• STATED TASK A: From the article about "This Time I Almost Made It," list every single named in the Barbara Mandrell singles chronology.
• STATED TASK B: Please explain in one to three sentences what the article about "This Time I Almost Made It" gives as the thing that set the song apart among Barbara Mandrell's early singles.
• STATED TASK C: Write the next part of the article about "This Time I Almost Made It," starting after its last sentence.

• GIVEN PASSAGE:
☆ ☆ ☆

Single by Barbara Mandrell

from the album This Time I Almost Made It
- B-side: "Son-of-a-Gun"
- Released: May 13, 1974
- Recorded: April 9, 1974
- Studio: Columbia Studio
- Genre: Countrypolitan; soul;
- Length: 2:16
- Label: Columbia
- Songwriter(s): Billy Sherrill
- Producer(s): Billy Sherrill

Barbara Mandrell singles chronology
| "The Midnight Oil" (1973) | "This Time I Almost Made It" (1974) | "Wonder When My Baby's Coming Home" (1974) |

= This Time I Almost Made It (song) =

"This Time I Almost Made It" is a song written by Billy Sherrill, and recorded by American country music artist Barbara Mandrell. It was released in May 1974 as the first single and title track from the album This Time I Almost Made It. It was one of Mandrell's early single releases in her career and among her first to reached the top 20 on the American country songs chart.

☆ ☆ ☆

• SOURCE EXCERPT:
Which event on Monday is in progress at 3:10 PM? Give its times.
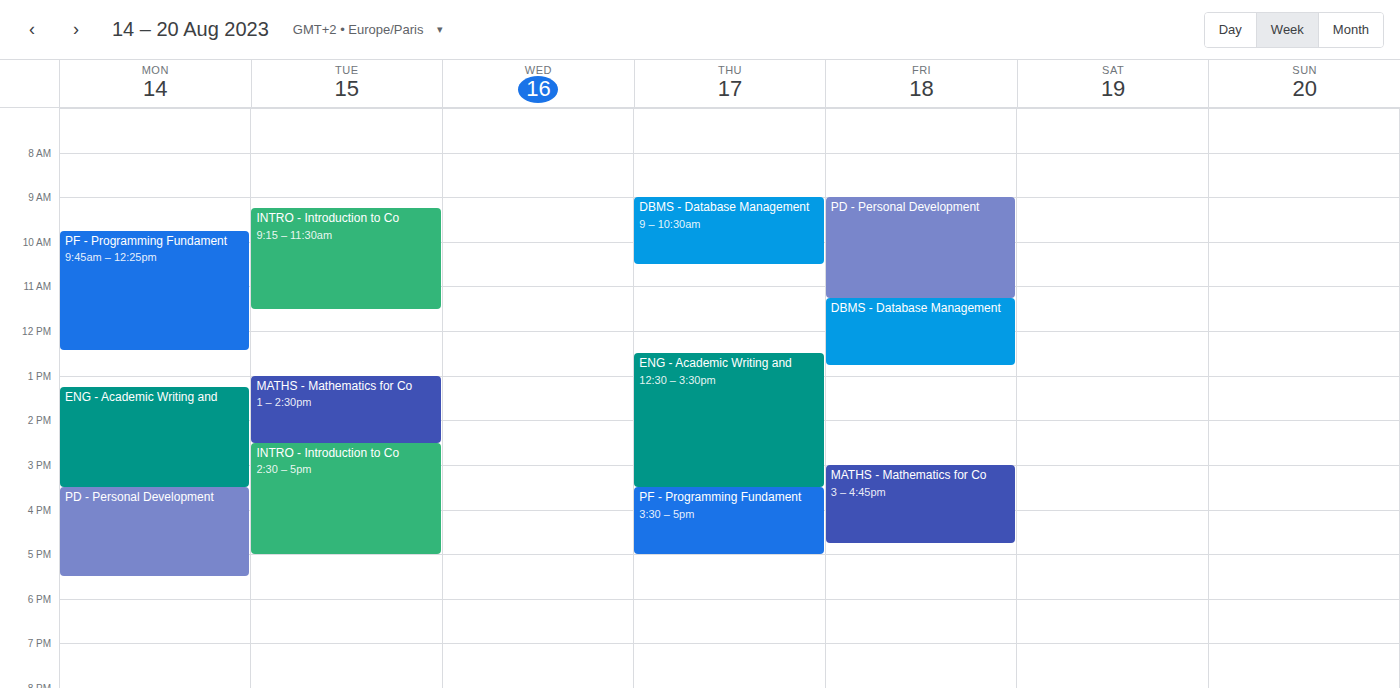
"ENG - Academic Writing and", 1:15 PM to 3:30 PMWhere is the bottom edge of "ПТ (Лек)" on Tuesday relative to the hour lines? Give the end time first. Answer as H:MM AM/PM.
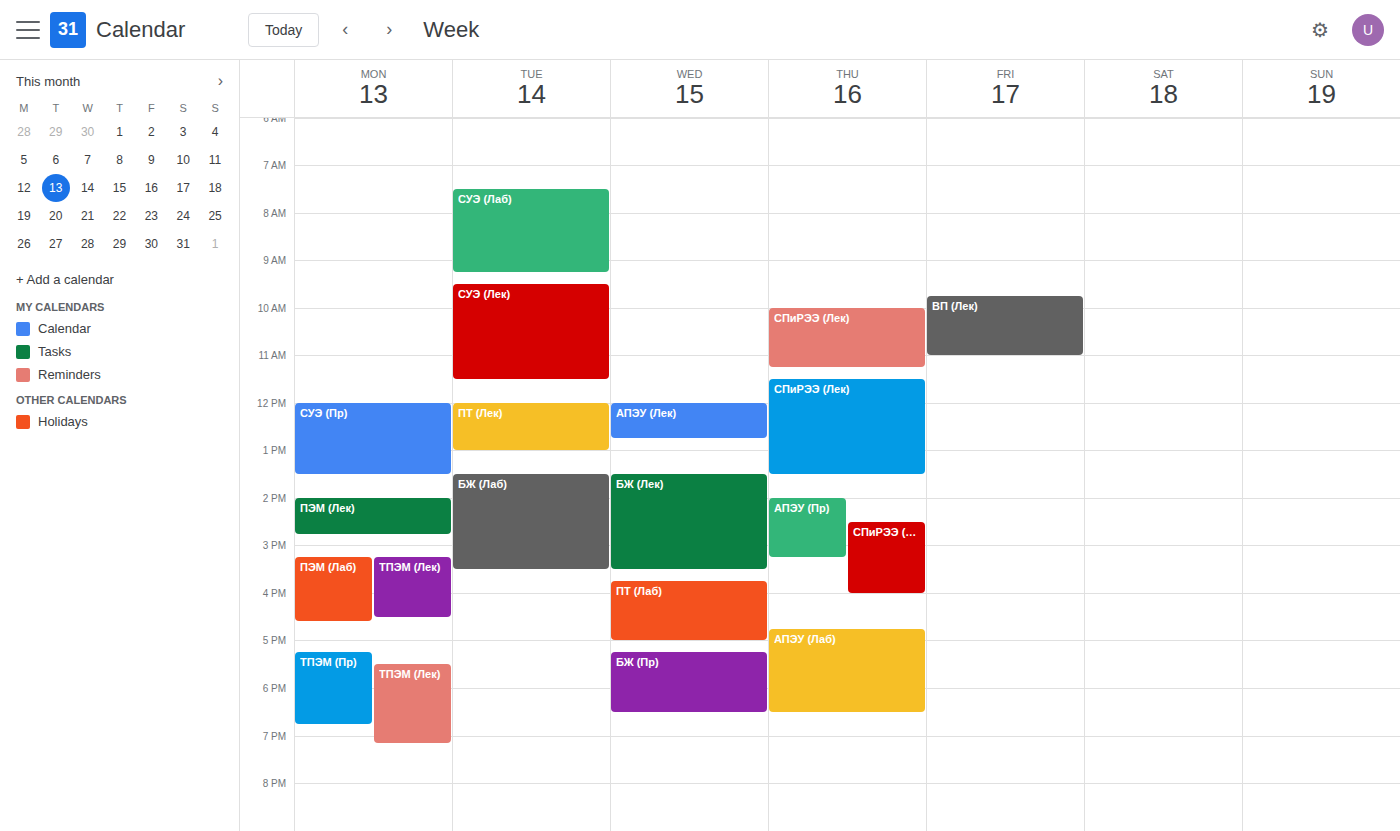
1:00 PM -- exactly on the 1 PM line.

☆ ☆ ☆

• EXERCISE OUTPUT A: "The Midnight Oil" (1973), "This Time I Almost Made It" (1974), "Wonder When My Baby's Coming Home" (1974)

• EXERCISE OUTPUT B: The song was one of Mandrell's early single releases. It was also among her first singles to reach the top 20 on the American country songs chart.

• EXERCISE OUTPUT C:
Tammy Wynette also recorded a version on her 1974 Columbia release Woman to Woman

==Background and recording==
Barbara Mandrell made her first major records for the Columbia label in the early 1970s. Her Columbia recordings cut with producer Billy Sherrill combined country with soul music together. Among these songs was Sherrill's self-penned "This Time I Almost Made It". Sherrill also served as the song's producer. It was recorded at the Columbia Recording Studio, located in Nashville, Tennessee. The session took place on April 9, 1974. On the same recording session, Mandrell also cut "Son-of-a-Gun".

==Release and chart performance==
"This Time I Almost Made It" was released as a single on Columbia Records on May 13, 1974. It was backed on the B-side by the song "Son-of-a-Gun". The track was issued by the label as a seven inch vinyl single. The single spent 12 weeks on America's Billboard country songs chart, peaking at number 12 by August 1974. It among Mandrell's final single releases for Columbia before moving to a different record label in 1975. The song was released on Mandrell's third studio LP, also titled This Time I Almost Made It. The album was released in September 1974.

==Track listing==
7" vinyl single
- "This Time I Almost Made It" – 2:16
- "Son-of-a-Gun" – 2:22

==Charts==

Chart performance for "This Time I Almost Made It"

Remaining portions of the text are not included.